- **To do**: Among the records below, find the line that has "896,0 L 916,14"; from there, give the lines again exactly, and stop after the line that has "1180,542 L 1211,578".

.....

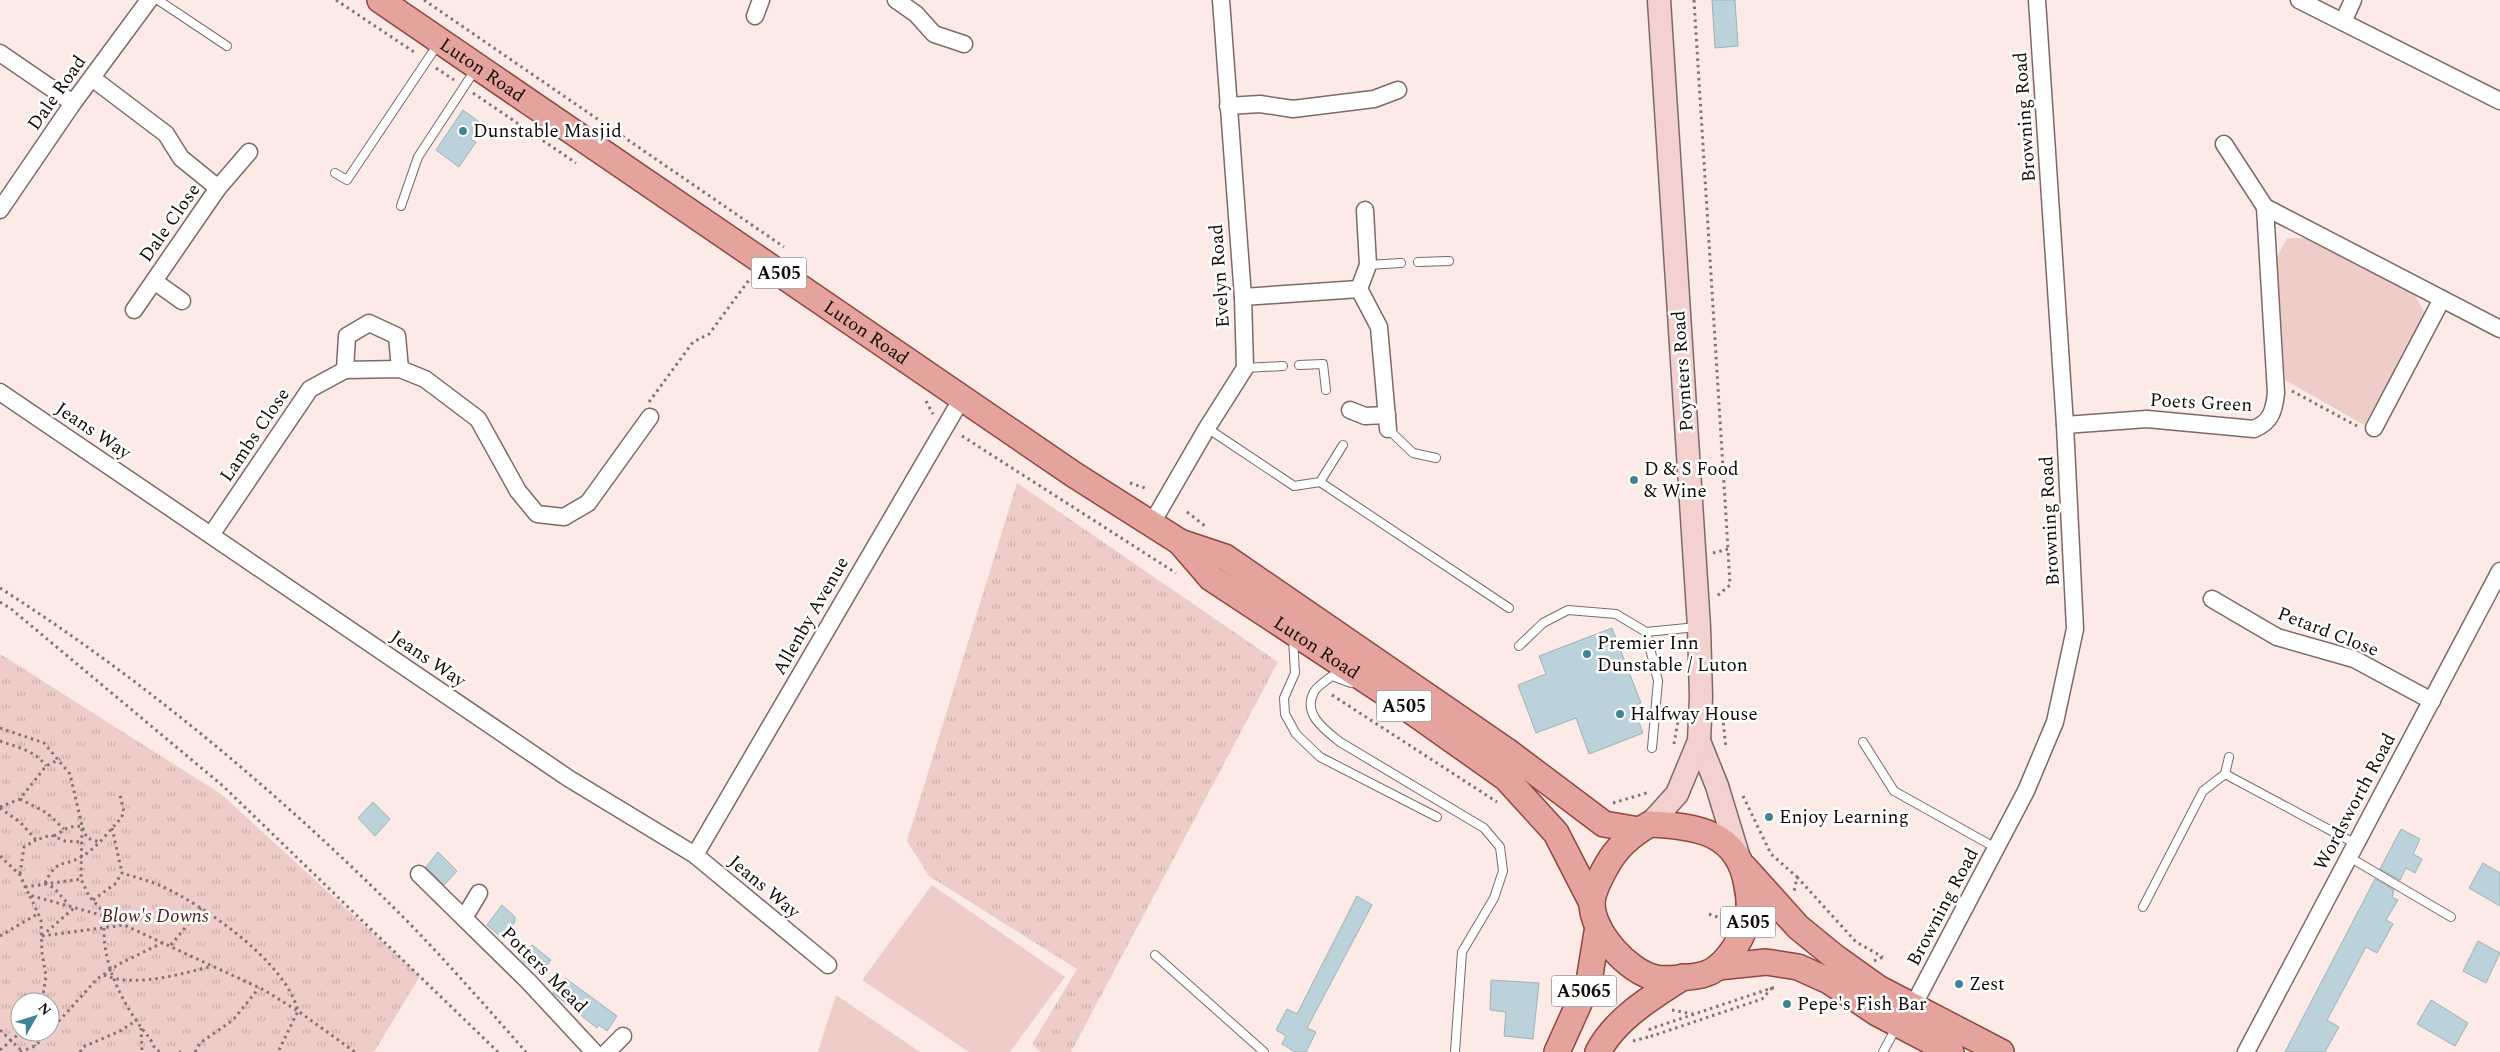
<svg xmlns="http://www.w3.org/2000/svg" width="2500" height="1052" viewBox="0 0 2500 1052" font-family="Spectral,serif">
  <defs>
    <pattern id="park-tufts" width="24" height="20" patternUnits="userSpaceOnUse" patternTransform="scale(1.25)"><rect width="24" height="20" fill="#eecdc8"/><path d="M3 7l-1-3M5 7V3M7 7l1-3M15 17l-1-3M17 17v-4M19 17l1-3" fill="none" stroke="#cbafaa"/></pattern>
  </defs>
  <rect width="100%" height="100%" fill="#fceae7"/>
  <g fill="#eecdc8">
    <path d="M 2287,238 L 2307,238 L 2413,292 L 2426,315 L 2364,425 L 2285,380 L 2277,257 Z"/>
    <path d="M 932,885 L 1065,977 L 1010,1052 L 969,1052 L 862,980 Z"/>
    <path d="M 836,995 L 920,1052 L 818,1052 Z"/>
  </g>
  <g fill="url(#park-tufts)" fill-rule="evenodd">
    <path d="M 1017,483 L 1278,662 L 1071,1052 L 1041,1052 L 1032,1044 L 1077,969 L 929,876 L 907,841 Z"/>
    <path d="M 0,654 L 221,794 L 420,976 L 374,1052 L 0,1052 ZM 20,1002 L 50,1002 L 50,1032 L 20,1032 Z"/>
  </g>
  <g fill="#bcd2da" stroke="#9cb2b9">
    <path d="M 1712,0 L 1735,0 L 1738,46 L 1715,48 Z"/>
    <path d="M 463,110 L 482,124 L 471,139 L 476,142 L 459,167 L 436,150 Z"/>
    <path d="M 1612,628 L 1641,703 L 1633,706 L 1643,733 L 1589,754 L 1576,718 L 1536,733 L 1518,685 L 1546,674 L 1539,656 Z"/>
    <path d="M 373,802 L 390,819 L 375,836 L 358,818 Z"/>
    <path d="M 2401,829 L 2420,839 L 2413,854 L 2422,859 L 2415,873 L 2406,868 L 2400,880 L 2380,869 Z"/>
    <path d="M 438,852 L 457,871 L 444,885 L 426,867 Z"/>
    <path d="M 2483,863 L 2500,873 L 2500,906 L 2469,888 Z"/>
    <path d="M 2375,879 L 2394,890 L 2392,897 L 2398,900 L 2386,920 L 2393,924 L 2377,953 L 2366,947 L 2334,1007 L 2327,1020 L 2339,1027 L 2325,1052 L 2285,1052 Z"/>
    <path d="M 1357,896 L 1372,905 L 1307,1028 L 1316,1032 L 1306,1052 L 1295,1052 L 1282,1044 L 1286,1036 L 1276,1030 L 1287,1009 L 1297,1014 Z"/>
    <path d="M 502,905 L 515,917 L 515,922 L 502,938 L 487,925 Z"/>
    <path d="M 2478,941 L 2500,953 L 2486,983 L 2463,971 Z"/>
    <path d="M 532,945 L 551,960 L 539,974 L 521,959 Z"/>
    <path d="M 565,978 L 617,1016 L 607,1031 L 599,1025 L 597,1028 L 553,993 Z"/>
    <path d="M 1491,980 L 1539,983 L 1533,1039 L 1504,1036 L 1506,1012 L 1490,1010 Z"/>
    <path d="M 2431,1000 L 2468,1023 L 2455,1046 L 2417,1024 Z"/>
  </g>
  <g fill="none" stroke-linecap="round" stroke-linejoin="round">
    <defs>
      <g id="lane">
        <path d="M 158,0 L 227,46"/>
        <path d="M 335,173 L 347,180 L 438,44"/>
        <path d="M 401,206 L 418,157 L 475,70"/>
        <path d="M 1418,262 L 1449,261"/>
        <path d="M 1368,265 L 1401,263"/>
        <path d="M 1299,365 L 1323,364 L 1326,390"/>
        <path d="M 1245,368 L 1283,366"/>
        <path d="M 1207,428 L 1294,486 L 1320,482 L 1343,445"/>
        <path d="M 1388,429 L 1413,453 L 1436,458"/>
        <path d="M 1320,482 L 1509,608"/>
        <path d="M 1646,632 L 1658,681 L 1652,748"/>
        <path d="M 1293,638 L 1295,673 L 1284,698 L 1285,714 L 1296,734 L 1320,757 L 1437,817"/>
        <path d="M 1519,646 L 1543,623 L 1568,610 L 1616,614 L 1646,632 L 1697,627"/>
        <path d="M 1351,683 L 1332,676 C 1327,680 1317,686 1314,692 C 1302,714 1325,730 1340,742 L 1484,828 L 1500,847 L 1503,871 L 1494,898 L 1462,952 L 1455,1052"/>
        <path d="M 1863,742 L 1894,791 L 1996,848"/>
        <path d="M 2225,774 L 2229,757"/>
        <path d="M 2349,857 L 2451,917"/>
        <path d="M 2143,907 L 2203,791 L 2225,774 L 2356,844"/>
        <path d="M 1155,955 L 1264,1052"/>
        <path d="M 1883,1052 L 1897,1026"/>
      </g>
      <g id="street">
        <path d="M 896,0 L 916,14 L 934,34 L 964,44"/>
        <path d="M 2299,0 L 2500,101"/>
        <path d="M 755,16 L 761,0"/>
        <path d="M 2343,22 L 2353,0"/>
        <path d="M 0,53 L 73,103"/>
        <path d="M 92,78 L 166,134 L 181,158 L 218,188 L 134,310"/>
        <path d="M 1228,106 L 1260,104 L 1293,109 L 1374,99 L 1398,90"/>
        <path d="M 2224,144 L 2265,207 L 2500,329"/>
        <path d="M 218,188 L 249,152"/>
        <path d="M 0,210 L 73,103 L 149,0"/>
        <path d="M 1365,210 L 1368,265 L 1359,289 L 1379,327 L 1388,429"/>
        <path d="M 154,281 L 182,301"/>
        <path d="M 1243,297 L 1359,289"/>
        <path d="M 345,370 L 347,336 L 369,323 L 397,336 L 400,369"/>
        <path d="M 0,392 L 568,778 L 695,855 L 828,965"/>
        <path d="M 1350,410 L 1365,416 L 1387,415"/>
        <path d="M 2065,425 L 2147,419 L 2254,429 C 2271,422 2274,411 2276,393 L 2265,207"/>
        <path d="M 2374,428 L 2442,299"/>
        <path d="M 1152,523 L 1207,428 L 1245,368 L 1243,297 L 1221,0"/>
        <path d="M 211,535 L 310,389 L 345,370 L 400,369 L 425,379 L 478,419 L 518,491 L 537,514 L 564,517 L 588,503 L 650,417"/>
        <path d="M 2212,599 L 2277,637 L 2354,659 L 2432,701"/>
        <path d="M 695,855 L 962,398"/>
        <path d="M 419,874 L 528,981 L 594,1052"/>
        <path d="M 464,918 L 479,893"/>
        <path d="M 1913,1006 L 2026,791 L 2055,722 L 2075,629 L 2065,425 L 2037,0"/>
        <path d="M 607,1052 L 623,1036"/>
        <path d="M 2246,1052 L 2500,571"/>
      </g>
      <g id="secondary">
        <path d="M 1699,741 L 1717,786 L 1738,855"/>
        <path d="M 1650,824 L 1677,794 L 1699,741 L 1701,697 L 1699,627 L 1659,0"/>
      </g>
      <g id="primary">
        <path id="s1" d="M 380,0 L 1073,474 L 1180,542 L 1225,557 L 1238,566 L 1507,751 L 1604,824 L 1639,830"/>
        <path id="s2" d="M 1180,542 L 1211,578 L 1393,698 L 1506,778 L 1556,833 L 1592,903"/>
        <path d="M 1650,824 C 1696,826 1739,832 1747,886 C 1750,900 1751,916 1744,930 C 1737,946 1723,969 1705,974 C 1697,977 1663,980 1656,978 C 1628,972 1593,933 1592,904 C 1592,891 1601,876 1607,865 C 1617,847 1632,834 1650,824 Z"/>
        <path d="M 1745,868 L 1798,927 L 1836,958 L 1878,988 L 2001,1052"/>
        <path d="M 1718,967 L 1766,962 L 1798,967 L 1829,981 L 1877,1013 L 1951,1052"/>
        <path d="M 1557,1052 L 1589,981 L 1598,926"/>
        <path d="M 1598,1052 C 1616,1018 1651,998 1683,977"/>
      </g>
    </defs>
    <use href="#lane" stroke="#7d6966" stroke-width="10"/>
    <use href="#street" stroke="#7d6966" stroke-width="19"/>
    <use href="#secondary" stroke="#7d6966" stroke-width="25"/>
    <use href="#primary" stroke="#8f473f" stroke-width="28"/>
    <g stroke="#817472" stroke-width="3" stroke-dasharray="2.5 4" stroke-linecap="butt">
      <path d="M 336,0 L 417,54"/>
      <path d="M 424,0 L 784,247"/>
      <path d="M 1694,0 L 1728,549"/>
      <path d="M 436,68 L 454,80"/>
      <path d="M 473,93 L 576,163"/>
      <path d="M 2292,391 L 2357,426"/>
      <path d="M 926,401 L 933,414"/>
      <path d="M 649,402 L 693,342 L 709,334 L 749,280"/>
      <path d="M 962,436 L 1176,573"/>
      <path d="M 1130,483 L 1148,489"/>
      <path d="M 1187,512 L 1205,526"/>
      <path d="M 1713,553 L 1728,549 L 1730,585 L 1717,596"/>
      <path d="M 0,588 C 141,678 269,785 388,902 C 436,949 481,1001 526,1052"/>
      <path d="M 0,602 L 10,608 L 223,786 L 498,1052"/>
      <path d="M 1332,695 L 1497,802"/>
      <path d="M 1722,710 L 1726,749"/>
      <path d="M 0,728 L 44,743 L 70,774 L 82,826 L 81,879 L 89,896 L 109,918 L 264,990 L 298,1011 L 355,1052"/>
      <path d="M 0,741 C 17,747 36,751 46,766"/>
      <path d="M 1674,744 L 1678,721"/>
      <path d="M 1743,796 L 1771,854 L 1797,877 L 1794,892"/>
      <path d="M 20,799 L 47,813 L 64,829"/>
      <path d="M 1613,803 L 1650,792"/>
      <path d="M 0,807 L 20,799 L 46,766 L 60,759"/>
      <path d="M 0,808 L 21,823 L 36,840 L 51,835 L 65,841 L 81,842"/>
      <path d="M 112,828 L 122,873"/>
      <path d="M 54,836 L 69,827 L 82,826 L 87,838 L 99,842"/>
      <path d="M 0,856 L 20,875 L 29,895 L 108,917"/>
      <path d="M 20,874 L 24,847 L 36,840"/>
      <path d="M 1797,877 L 1856,942 L 1883,957"/>
      <path d="M 45,883 C 58,857 62,868 81,857 C 97,848 109,831 121,818 L 124,812 L 120,795"/>
      <path d="M 45,883 L 54,888 L 69,905"/>
      <path d="M 25,887 L 81,879"/>
      <path d="M 30,896 L 41,920 L 42,953 L 46,976 L 42,1002"/>
      <path d="M 93,900 L 115,884 L 122,873 C 134,877 147,880 159,885 C 204,905 286,962 298,1011 L 278,1052"/>
      <path d="M 1709,914 L 1726,920"/>
      <path d="M 104,928 C 103,963 120,998 140,1026 C 148,1037 149,1035 155,1049 L 161,1052"/>
      <path d="M 0,936 L 39,913"/>
      <path d="M 42,936 L 124,925"/>
      <path d="M 42,936 L 75,907"/>
      <path d="M 171,945 L 201,908"/>
      <path d="M 1874,961 L 1883,957"/>
      <path d="M 104,975 C 136,988 180,974 213,966"/>
      <path d="M 1772,988 L 1762,999 L 1652,1036 L 1650,1029 L 1772,988 L 1778,987"/>
      <path d="M 1672,1010 L 1693,1014"/>
      <path d="M 141,1028 L 142,1052"/>
      <path d="M 0,1030 L 23,1052"/>
      <path d="M 50,1031 L 97,979 L 119,964 L 164,942"/>
      <path d="M 32,1032 L 35,1046"/>
      <path d="M 1633,1041 L 1652,1036"/>
      <path d="M 0,1050 L 21,1032"/>
      <path d="M 20,1052 L 35,1046 L 49,1032"/>
      <path d="M 80,1052 L 83,1047 L 120,1031 L 137,1020"/>
      <path d="M 179,1052 L 181,1052"/>
      <path d="M 195,1052 L 200,1043 L 233,1020 L 259,988"/>
    </g>
    <use href="#lane" stroke="#fff" stroke-width="8"/>
    <use href="#street" stroke="#fff" stroke-width="16"/>
    <use href="#secondary" stroke="#f2d1ce" stroke-width="22"/>
    <use href="#primary" stroke="#e4a49d" stroke-width="25"/>
  </g>
  <g fill="#428395" stroke="#fff" stroke-width="2">
    <circle cx="463" cy="131" r="5"/>
    <circle cx="1634" cy="480" r="5"/>
    <circle cx="1587" cy="654" r="5"/>
    <circle cx="1620" cy="714" r="5"/>
    <circle cx="1769" cy="817" r="5"/>
    <circle cx="1959" cy="984" r="5"/>
    <circle cx="1787" cy="1004" r="5"/>
  </g>
  <g text-anchor="middle" dominant-baseline="central" stroke-width="5" stroke-linejoin="round" paint-order="stroke">
    <g fill="#fff" stroke="#5a5454" stroke-width="1">
      <rect x="751.5" y="257.5" width="55" height="31" rx="4"/>
      <rect x="1376.5" y="690.5" width="55" height="31" rx="4"/>
      <rect x="1720.5" y="906.5" width="55" height="31" rx="4"/>
      <rect x="1551.5" y="975.5" width="65" height="31" rx="4"/>
    </g>
    <g font-size="18" font-weight="bold" fill="#130b0a">
      <text x="779" y="273">A505</text>
      <text x="1404" y="706">A505</text>
      <text x="1748" y="922">A505</text>
      <text x="1584" y="991">A5065</text>
    </g>
    <g font-size="19" fill="#130b0a" stroke="#fff">
      <text stroke="none"><textPath href="#s1" startOffset="124">Luton Road</textPath></text>
      <text transform="translate(57 93) rotate(-55)">Dale Road</text>
      <text transform="translate(2025 117) rotate(-94)">Browning Road</text>
      <text transform="translate(170 223) rotate(-55)">Dale Close</text>
      <text transform="translate(1220 276) rotate(-94)">Evelyn Road</text>
      <text stroke="none"><textPath href="#s1" startOffset="589">Luton Road</textPath></text>
      <text transform="translate(1683 371) rotate(-94)">Poynters Road</text>
      <text transform="translate(2201 403) rotate(3)">Poets Green</text>
      <text transform="translate(93 431) rotate(34)">Jeans Way</text>
      <text transform="translate(255 435) rotate(-56)">Lambs Close</text>
      <text transform="translate(2050 521) rotate(-93)">Browning Road</text>
      <text transform="translate(811 616) rotate(-60)">Allenby Avenue</text>
      <text transform="translate(2328 632) rotate(21)">Petard Close</text>
      <text stroke="none"><textPath href="#s2" startOffset="174">Luton Road</textPath></text>
      <text transform="translate(428 659) rotate(34)">Jeans Way</text>
      <text transform="translate(2355 802) rotate(-62)">Wordsworth Road</text>
      <text transform="translate(764 887) rotate(40)">Jeans Way</text>
      <text transform="translate(1943 907) rotate(-62)">Browning Road</text>
      <text transform="translate(544 970) rotate(45)">Potters Mead</text>
    </g>
    <g font-size="19" fill="#130b0a" stroke="#fff" text-anchor="start">
      <text x="473" y="131">Dunstable Masjid</text>
      <text x="1644" y="469">D &amp; S Food<tspan x="1644" dy="22">&amp; Wine</tspan></text>
      <text x="1597" y="643">Premier Inn<tspan x="1597" dy="22">Dunstable / Luton</tspan></text>
      <text x="1630" y="714">Halfway House</text>
      <text x="1779" y="817">Enjoy Learning</text>
      <text x="1969" y="984">Zest</text>
      <text x="1797" y="1004">Pepe's Fish Bar</text>
    </g>
    <g font-size="19" font-style="italic" fill="#4b1b16" stroke="#fff">
      <text x="155" y="916">Blow's Downs</text>
    </g>
  </g>
  <g transform="translate(35 1017) rotate(51)"><circle r="24" fill="#ffffff" stroke="#a19d9d"/>
  <path d="M0-4L9 19L0 12L-9 19Z" fill="#428395"/>
  <text y="-8" font-size="14" font-weight="bold" text-anchor="middle" fill="#130b0a">N</text>
  </g>
</svg>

.....

- **Reply to the task**:
        <path d="M 896,0 L 916,14 L 934,34 L 964,44"/>
        <path d="M 2299,0 L 2500,101"/>
        <path d="M 755,16 L 761,0"/>
        <path d="M 2343,22 L 2353,0"/>
        <path d="M 0,53 L 73,103"/>
        <path d="M 92,78 L 166,134 L 181,158 L 218,188 L 134,310"/>
        <path d="M 1228,106 L 1260,104 L 1293,109 L 1374,99 L 1398,90"/>
        <path d="M 2224,144 L 2265,207 L 2500,329"/>
        <path d="M 218,188 L 249,152"/>
        <path d="M 0,210 L 73,103 L 149,0"/>
        <path d="M 1365,210 L 1368,265 L 1359,289 L 1379,327 L 1388,429"/>
        <path d="M 154,281 L 182,301"/>
        <path d="M 1243,297 L 1359,289"/>
        <path d="M 345,370 L 347,336 L 369,323 L 397,336 L 400,369"/>
        <path d="M 0,392 L 568,778 L 695,855 L 828,965"/>
        <path d="M 1350,410 L 1365,416 L 1387,415"/>
        <path d="M 2065,425 L 2147,419 L 2254,429 C 2271,422 2274,411 2276,393 L 2265,207"/>
        <path d="M 2374,428 L 2442,299"/>
        <path d="M 1152,523 L 1207,428 L 1245,368 L 1243,297 L 1221,0"/>
        <path d="M 211,535 L 310,389 L 345,370 L 400,369 L 425,379 L 478,419 L 518,491 L 537,514 L 564,517 L 588,503 L 650,417"/>
        <path d="M 2212,599 L 2277,637 L 2354,659 L 2432,701"/>
        <path d="M 695,855 L 962,398"/>
        <path d="M 419,874 L 528,981 L 594,1052"/>
        <path d="M 464,918 L 479,893"/>
        <path d="M 1913,1006 L 2026,791 L 2055,722 L 2075,629 L 2065,425 L 2037,0"/>
        <path d="M 607,1052 L 623,1036"/>
        <path d="M 2246,1052 L 2500,571"/>
      </g>
      <g id="secondary">
        <path d="M 1699,741 L 1717,786 L 1738,855"/>
        <path d="M 1650,824 L 1677,794 L 1699,741 L 1701,697 L 1699,627 L 1659,0"/>
      </g>
      <g id="primary">
        <path id="s1" d="M 380,0 L 1073,474 L 1180,542 L 1225,557 L 1238,566 L 1507,751 L 1604,824 L 1639,830"/>
        <path id="s2" d="M 1180,542 L 1211,578 L 1393,698 L 1506,778 L 1556,833 L 1592,903"/>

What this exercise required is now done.